Pada hari yang sama dengan rilis data inflasi, S&P Global melaporkan bahwa Purchasing Managers’ Index (PMI) manufaktur Indonesia berada di level 49,2 pada Oktober 2024, menandakan kontraksi aktivitas pabrik dalam empat bulan berturut-turut.
Angka ini mencerminkan penurunan output dan pesanan baru di tengah lesunya permintaan domestik dan ketidakpastian global. Penurunan penjualan ekspor selama delapan bulan berturut-turut dan penyusutan ketenagakerjaan dalam tiga dari empat bulan terakhir memperkuat tanda-tanda bahwa sektor industri Indonesia tengah menghadapi tantangan besar.

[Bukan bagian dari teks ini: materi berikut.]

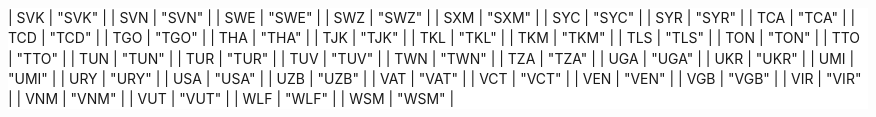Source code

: | SVK | &quot;SVK&quot; |
| SVN | &quot;SVN&quot; |
| SWE | &quot;SWE&quot; |
| SWZ | &quot;SWZ&quot; |
| SXM | &quot;SXM&quot; |
| SYC | &quot;SYC&quot; |
| SYR | &quot;SYR&quot; |
| TCA | &quot;TCA&quot; |
| TCD | &quot;TCD&quot; |
| TGO | &quot;TGO&quot; |
| THA | &quot;THA&quot; |
| TJK | &quot;TJK&quot; |
| TKL | &quot;TKL&quot; |
| TKM | &quot;TKM&quot; |
| TLS | &quot;TLS&quot; |
| TON | &quot;TON&quot; |
| TTO | &quot;TTO&quot; |
| TUN | &quot;TUN&quot; |
| TUR | &quot;TUR&quot; |
| TUV | &quot;TUV&quot; |
| TWN | &quot;TWN&quot; |
| TZA | &quot;TZA&quot; |
| UGA | &quot;UGA&quot; |
| UKR | &quot;UKR&quot; |
| UMI | &quot;UMI&quot; |
| URY | &quot;URY&quot; |
| USA | &quot;USA&quot; |
| UZB | &quot;UZB&quot; |
| VAT | &quot;VAT&quot; |
| VCT | &quot;VCT&quot; |
| VEN | &quot;VEN&quot; |
| VGB | &quot;VGB&quot; |
| VIR | &quot;VIR&quot; |
| VNM | &quot;VNM&quot; |
| VUT | &quot;VUT&quot; |
| WLF | &quot;WLF&quot; |
| WSM | &quot;WSM&quot; |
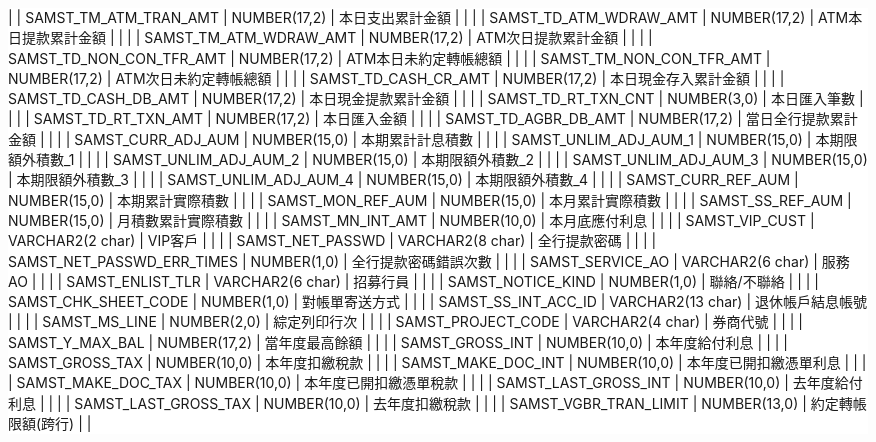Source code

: |     | SAMST_TM_ATM_TRAN_AMT          | NUMBER(17,2)       | 本日支出累計金額                 |    |
|     | SAMST_TD_ATM_WDRAW_AMT         | NUMBER(17,2)       | ATM本日提款累計金額              |    |
|     | SAMST_TM_ATM_WDRAW_AMT         | NUMBER(17,2)       | ATM次日提款累計金額              |    |
|     | SAMST_TD_NON_CON_TFR_AMT       | NUMBER(17,2)       | ATM本日未約定轉帳總額             |    |
|     | SAMST_TM_NON_CON_TFR_AMT       | NUMBER(17,2)       | ATM次日未約定轉帳總額             |    |
|     | SAMST_TD_CASH_CR_AMT           | NUMBER(17,2)       | 本日現金存入累計金額               |    |
|     | SAMST_TD_CASH_DB_AMT           | NUMBER(17,2)       | 本日現金提款累計金額               |    |
|     | SAMST_TD_RT_TXN_CNT            | NUMBER(3,0)        | 本日匯入筆數                   |    |
|     | SAMST_TD_RT_TXN_AMT            | NUMBER(17,2)       | 本日匯入金額                   |    |
|     | SAMST_TD_AGBR_DB_AMT           | NUMBER(17,2)       | 當日全行提款累計金額               |    |
|     | SAMST_CURR_ADJ_AUM             | NUMBER(15,0)       | 本期累計計息積數                 |    |
|     | SAMST_UNLIM_ADJ_AUM_1          | NUMBER(15,0)       | 本期限額外積數_1                |    |
|     | SAMST_UNLIM_ADJ_AUM_2          | NUMBER(15,0)       | 本期限額外積數_2                |    |
|     | SAMST_UNLIM_ADJ_AUM_3          | NUMBER(15,0)       | 本期限額外積數_3                |    |
|     | SAMST_UNLIM_ADJ_AUM_4          | NUMBER(15,0)       | 本期限額外積數_4                |    |
|     | SAMST_CURR_REF_AUM             | NUMBER(15,0)       | 本期累計實際積數                 |    |
|     | SAMST_MON_REF_AUM              | NUMBER(15,0)       | 本月累計實際積數                 |    |
|     | SAMST_SS_REF_AUM               | NUMBER(15,0)       | 月積數累計實際積數                |    |
|     | SAMST_MN_INT_AMT               | NUMBER(10,0)       | 本月底應付利息                  |    |
|     | SAMST_VIP_CUST                 | VARCHAR2(2 char)   | VIP客戶                    |    |
|     | SAMST_NET_PASSWD               | VARCHAR2(8 char)   | 全行提款密碼                   |    |
|     | SAMST_NET_PASSWD_ERR_TIMES     | NUMBER(1,0)        | 全行提款密碼錯誤次數               |    |
|     | SAMST_SERVICE_AO               | VARCHAR2(6 char)   | 服務AO                     |    |
|     | SAMST_ENLIST_TLR               | VARCHAR2(6 char)   | 招募行員                     |    |
|     | SAMST_NOTICE_KIND              | NUMBER(1,0)        | 聯絡/不聯絡                   |    |
|     | SAMST_CHK_SHEET_CODE           | NUMBER(1,0)        | 對帳單寄送方式                  |    |
|     | SAMST_SS_INT_ACC_ID            | VARCHAR2(13 char)  | 退休帳戶結息帳號                 |    |
|     | SAMST_MS_LINE                  | NUMBER(2,0)        | 綜定列印行次                   |    |
|     | SAMST_PROJECT_CODE             | VARCHAR2(4 char)   | 券商代號                     |    |
|     | SAMST_Y_MAX_BAL                | NUMBER(17,2)       | 當年度最高餘額                  |    |
|     | SAMST_GROSS_INT                | NUMBER(10,0)       | 本年度給付利息                  |    |
|     | SAMST_GROSS_TAX                | NUMBER(10,0)       | 本年度扣繳稅款                  |    |
|     | SAMST_MAKE_DOC_INT             | NUMBER(10,0)       | 本年度已開扣繳憑單利息              |    |
|     | SAMST_MAKE_DOC_TAX             | NUMBER(10,0)       | 本年度已開扣繳憑單稅款              |    |
|     | SAMST_LAST_GROSS_INT           | NUMBER(10,0)       | 去年度給付利息                  |    |
|     | SAMST_LAST_GROSS_TAX           | NUMBER(10,0)       | 去年度扣繳稅款                  |    |
|     | SAMST_VGBR_TRAN_LIMIT          | NUMBER(13,0)       | 約定轉帳限額(跨行)               |    |
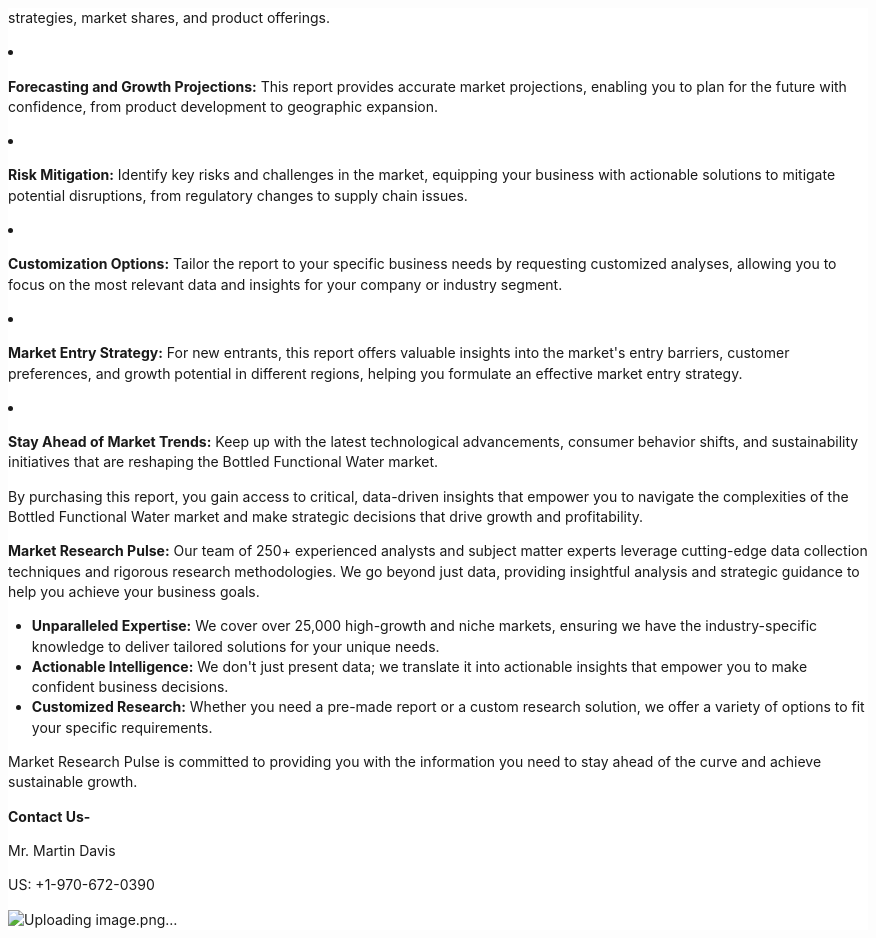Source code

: strategies, market shares, and product offerings.</p></li><li><p><strong>Forecasting and Growth Projections:</strong> This report provides accurate market projections, enabling you to plan for the future with confidence, from product development to geographic expansion.</p></li><li><p><strong>Risk Mitigation:</strong> Identify key risks and challenges in the market, equipping your business with actionable solutions to mitigate potential disruptions, from regulatory changes to supply chain issues.</p></li><li><p><strong>Customization Options:</strong> Tailor the report to your specific business needs by requesting customized analyses, allowing you to focus on the most relevant data and insights for your company or industry segment.</p></li><li><p><strong>Market Entry Strategy:</strong> For new entrants, this report offers valuable insights into the market's entry barriers, customer preferences, and growth potential in different regions, helping you formulate an effective market entry strategy.</p></li><li><p><strong>Stay Ahead of Market Trends:</strong> Keep up with the latest technological advancements, consumer behavior shifts, and sustainability initiatives that are reshaping the Bottled Functional Water market.</p></li></ol><p>By purchasing this report, you gain access to critical, data-driven insights that empower you to navigate the complexities of the Bottled Functional Water market and make strategic decisions that drive growth and profitability.</p><p><strong>Market Research Pulse:</strong>&nbsp;Our team of 250+ experienced analysts and subject matter experts leverage cutting-edge data collection techniques and rigorous research methodologies. We go beyond just data, providing insightful analysis and strategic guidance to help you achieve your business goals.</p><ul><li><strong>Unparalleled Expertise:</strong>&nbsp;We cover over 25,000 high-growth and niche markets, ensuring we have the industry-specific knowledge to deliver tailored solutions for your unique needs.</li><li><strong>Actionable Intelligence:</strong>&nbsp;We don't just present data; we translate it into actionable insights that empower you to make confident business decisions.</li><li><strong>Customized Research:</strong>&nbsp;Whether you need a pre-made report or a custom research solution, we offer a variety of options to fit your specific requirements.</li></ul><p>Market Research Pulse is committed to providing you with the information you need to stay ahead of the curve and achieve sustainable growth.</p><p><strong>Contact Us-</strong></p><p>Mr. Martin Davis</p><p>US: +1-970-672-0390</p>
![Uploading image.png…]()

Penurunan aktivitas manufaktur ini bisa memperpanjang pelemahan daya beli karena sektor ini adalah salah satu kontributor utama terhadap lapangan kerja dan pendapatan rumah tangga di Indonesia. Dengan berkurangnya permintaan global dan domestik, sektor industri menghadapi tekanan ganda yang bisa berdampak lebih lanjut pada kondisi ekonomi.
Di sisi lain, pelemahan daya beli konsumen membuka peluang bagi perusahaan-perusahaan yang memposisikan produk mereka di segmen ‘value’ atau harga terjangkau.
PT Tempo Scan Pacific Tbk (TSPC) menjadi salah satu contoh emiten yang mampu bertahan dan bahkan mencatat pertumbuhan solid di segmen-segmen penting perseroan. Dengan positioning yang tepat, perusahaan ini berhasil mengambil keuntungan dari fenomena downtrading ketika konsumen beralih dari produk premium ke produk dengan harga lebih terjangkau.
Meski inflasi tahunan terus menurun, hal ini menunjukkan bahwa tekanan harga pada perekonomian Indonesia semakin berkurang, namun juga mengindikasikan bahwa pemulihan daya beli masyarakat masih jauh dari optimal.
Dengan ketidakpastian global yang terus membayangi, terutama dalam hal geopolitik dan perdagangan internasional, Indonesia perlu berhati-hati dalam menjaga stabilitas ekonomi.
Ke depannya, kebijakan fiskal dan moneter yang mendukung daya beli masyarakat akan menjadi kunci untuk mendorong kembali aktivitas konsumsi dan meningkatkan momentum pertumbuhan ekonomi.
Sementara itu, di sektor manufaktur, pemerintah perlu memperkuat inisiatif untuk mendukung industri dalam menghadapi tantangan eksternal dan meningkatkan produktivitas serta daya saing domestik.
Data inflasi pada Oktober 2024 menunjukkan bahwa tekanan harga di Indonesia terus menurun, namun pelemahan daya beli masyarakat masih menjadi tantangan besar.
Meskipun inflasi bulanan kembali positif, hal ini sebagian besar didorong oleh kenaikan harga emas perhiasan, yang bukan merupakan tanda pemulihan yang luas di sektor konsumsi.
Di sisi lain, perusahaan-perusahaan yang berfokus pada produk ‘value’ tampaknya diuntungkan dari fenomena downtrading yang melanda banyak sektor. Pemerintah dan pelaku usaha perlu bersiap menghadapi tantangan yang lebih besar, terutama di sektor manufaktur yang terus tertekan.(*)
Artikel ini disediakan untuk tujuan informasi semata dan bukan merupakan ajakan, rekomendasi, atau instruksi untuk membeli atau menjual saham. Segala bentuk analisis dan rekomendasi saham sepenuhnya berasal dari pihak analis atau sekuritas yang bersangkutan. KabarBursa.com tidak bertanggung jawab atas keputusan investasi, kerugian, atau keuntungan yang timbul akibat penggunaan informasi dalam artikel ini. Keputusan investasi sepenuhnya merupakan tanggung jawab investor. Investor diharapkan melakukan riset independen dan mempertimbangkan risiko dengan cermat sebelum mengambil keputusan investasi.